Our room was covered in hay, there were flies everywhere, the back window had been smashed through and the plug socket had been ripped off the wall.
I then asked Alex for the key – to which he explained that there were no room keys and that all doors just permanently remain unlocked. Right, well, I suppose there is a window for a burglar to climb through around the back should they so desire anyway – so, what would be the use of a door with a lock anyway, right?
We left the room and unbeknown to us, the door locked from the inside – which is a bit of problem when you don’t have a key. I told Alex, this irritated him and he asked me why I would do that. I explained that not having a key was one thing, but leaving the door open each time we go out would be a little bit too lax on the security.
The only positive thing about leaving our room door open is that it may offer all the flies another gap to leave through – but, then, they weren’t currently leaving via the massive smashed window at the back – so, they were probably actually pretty settled.
With a bit of huffing and puffing he put down his bottle of whisky (apparently, he drinks a full bottle every night according to the other fruit pickers) and went to our room with his key-chain.
He had no idea which key to use though, and just tried the first three – none of which worked – he looked at the keys and asked, “Why am I wasting time with this.” He then put the keys back in his pocket and decided to rip our front window out – the logical next step, obviously.
I reckon we might be in for a bit of drafty night now, you know, with both our windows missing.
His pal then climbed into our room, opened the door, pushed in the latch and told us to be more careful – bloody hell, he’s just pulled a window out to open a door, and I need to be more careful?! The world has gone insane.
An old bloke (who I later found out was Alex’s dad) also abruptly opened our door in the evening when we were sleeping, poked his head in, looked at our beds and shouted, “How many in here?” – Imagine that after lights out?! I crapped my kegs – the rude git could have at least knocked first, man.
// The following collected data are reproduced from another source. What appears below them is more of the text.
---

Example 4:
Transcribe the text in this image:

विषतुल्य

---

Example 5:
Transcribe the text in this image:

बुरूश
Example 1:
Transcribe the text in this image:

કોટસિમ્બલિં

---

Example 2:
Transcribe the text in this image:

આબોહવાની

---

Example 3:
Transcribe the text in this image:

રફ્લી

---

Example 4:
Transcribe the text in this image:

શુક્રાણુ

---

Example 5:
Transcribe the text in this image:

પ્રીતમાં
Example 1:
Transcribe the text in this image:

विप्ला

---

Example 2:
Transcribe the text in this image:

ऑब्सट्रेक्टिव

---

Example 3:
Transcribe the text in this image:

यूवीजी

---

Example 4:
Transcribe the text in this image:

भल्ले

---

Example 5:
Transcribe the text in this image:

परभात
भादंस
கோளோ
Frigging hell!
I won’t even get into details with the toilets and showers – I’ll just say that they were very limited on toilet seats, paper and water – no shortage of brown stains everywhere though, so at least they came with views.
At 6am the next day we were on the tomato farm – as the new guys, we got whacked in this shoddy area where there were barely any tomatoes.
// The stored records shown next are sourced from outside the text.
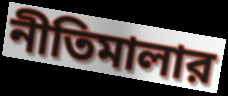
নীতিমালার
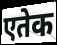
एतेक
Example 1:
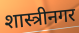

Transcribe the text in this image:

शास्त्रीनगर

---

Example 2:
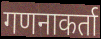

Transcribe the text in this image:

गणनाकर्ता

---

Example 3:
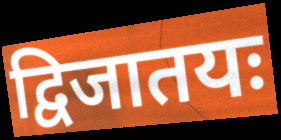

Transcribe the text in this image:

द्विजातयः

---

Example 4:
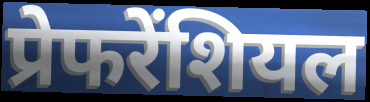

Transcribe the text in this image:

प्रेफरेंशियल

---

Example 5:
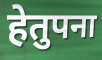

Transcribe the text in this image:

हेतुपना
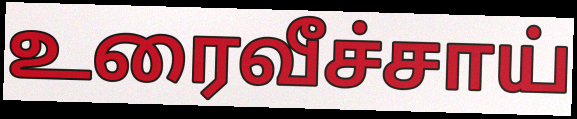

The salary (which we were told about in advance, to be fair) was $1.70 a bucket – however, I didn’t quite envision the buckets being quite so big and the tomatoes being quite so small. It honestly felt like we were lobbing cherry tomatoes into a wishing well.
In the first hour I filled three buckets, and to be frank, I really felt like I was grafting my arse off. I was working my muscles harder than I ever had before, and for what? $5.10 (£3.16) an hour – living the bloody dream!
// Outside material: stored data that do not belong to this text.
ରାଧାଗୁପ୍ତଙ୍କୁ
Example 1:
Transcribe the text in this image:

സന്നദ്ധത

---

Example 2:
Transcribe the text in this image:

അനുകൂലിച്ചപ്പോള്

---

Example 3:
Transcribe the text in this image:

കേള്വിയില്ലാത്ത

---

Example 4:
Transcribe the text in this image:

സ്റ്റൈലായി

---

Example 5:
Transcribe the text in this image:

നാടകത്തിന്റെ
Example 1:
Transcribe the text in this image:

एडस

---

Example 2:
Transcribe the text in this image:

What I am yet to mention is that Alex charges $10 each day for travel to the farm, and accommodation – you know, that lovely room without the windows – is $100 a week per person. Therefore, we’d be grafting away for seven hours every day picking tomatoes, and 90% of our wage would be going straight back into dodgy Alex’s pocket at the end of it all.
It wasn’t actually fruit picking itself that drew me away, yeah it was hard work, but I had anticipated as much – it was everything around it that was the problem. $1.70 a bucket, come on, pal – that is the kind of coin the tooth fairy is giving out to seven year olds.
Needless to say, we left after our first day. We had one final day in Rochester before we left though, I loved that place – everybody wanted to talk to us, share stories, offer advice and slag off Alex – great chat over a pint. We also discussed the possible bar job too, but unfortunately there just wouldn’t be enough hours in it. Not to mention, we didn’t really want to be within a fifty mile radius of tomato farms, at least for now.
We’re now in the airport waiting to board a flight to Tasmania – let’s get over tomatoes by seeing some little devils.